Re: Pitch for Pcodec Encoding in Parquet

Martin Loncaric Tue, 30 Jan 2024 19:15:47 -0800

Gang: thanks for all the good info. I've iterated a bit on the spec
document now. To answer your question,


> ... it seems to have the potential to achieve good compression ratio on
> integers having common suffix...

Absolutely. And it's somewhat robust when a small fraction of numbers break
the pattern.

Gang and Micah: I don't intend to explain tANS from first principles in the
spec document; I'm just linking to the original paper, which defines it
precisely. Zstd also uses it (under the name Finite State Entropy).

Micah:
1. I think there are 2 possible ways to go about it: either we make the
Parquet file, column chunk, and data page map 1:1 with Pcodec file, chunk,
and page; or put a whole pcodec chunk in each data page. I think the first
choice is more ideal, but either one has implications. We should probably
spin this off into a separate thread when we get serious about tackling
this one.
2. (jointly with 1st bullet) I think it's better if we have larger Pcodec
chunks that match up with column chunks, but empirically Pcodec still seems
somewhat valuable even if we can only compress each data page independently.
3. Yes, my understanding is that only rANS is possibly affected, so tANS is
perfectly fine. I'm not sure if Microsoft ever intends to act on their
patent, but it's an extremely dubious one considering that Jarek Duda
published it before they were ever in the picture.

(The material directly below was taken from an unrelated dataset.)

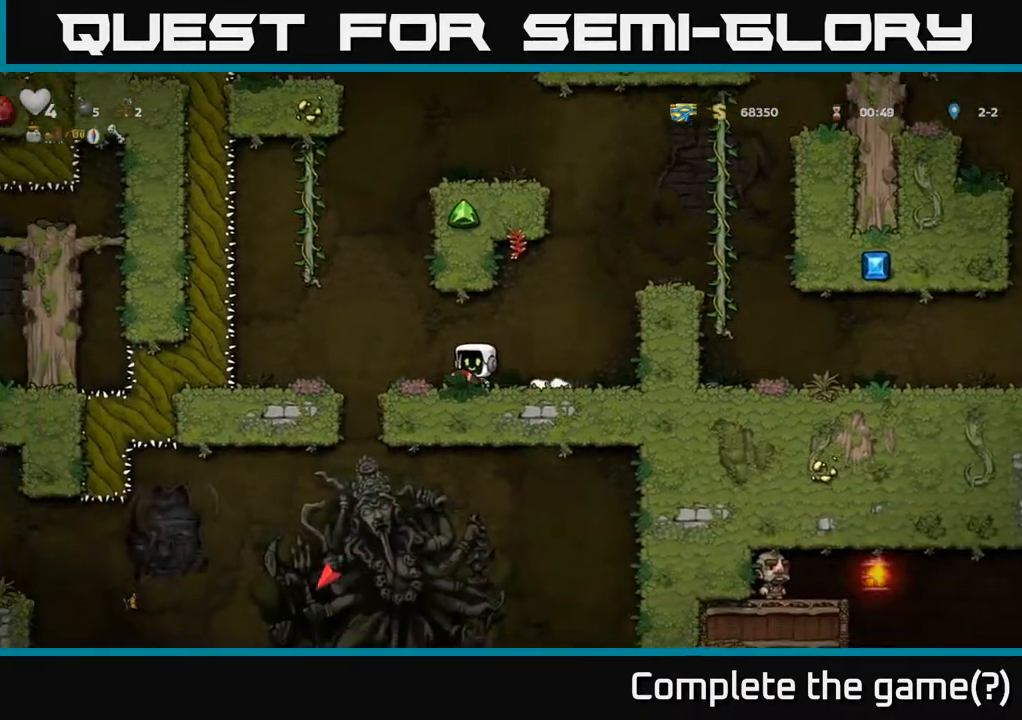
{"buttons": [], "left_stick": "center", "right_stick": "center", "events": [[17, "A", "down"], [117, "A", "up"], [267, "DPAD_LEFT", "up"]]}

It looks like the algorithm already does
> difference-in-difference encoding, Martin do you have a sense of how much
> the difference-in-difference vs the tANS step contributes to the
> compression experimental ratio?
>
It depends on the data, but I do have a sense of it. Two clarifications,
just in case:

   - Pcodec automatically detects the best delta encoding order. In the
   vast majority of cases, 0th (nothing) or 1st (delta) order is best, and
   that was true for all the benchmarks I showed (even the air quality data,
   which is a time series). 2nd order (delta-of-delta) and up only help when
   the data is extremely smooth. They don't contribute much to Pcodec. Some
   time series DBs like Gorilla choose delta-of-delta on timestamps a priori,
   but that's because their encodings are statically best for near-0 data,
   whereas post-delta-encoding Pcodec can handle any stationary distribution
   well (all 777's is just as good as all 0's).
   - Switching from Huffman codes to tANS gave <1% improvement to
   compression ratio on most of my benchmarks, so tANS itself isn't a silver
   bullet (though I don't think this is what you were asking).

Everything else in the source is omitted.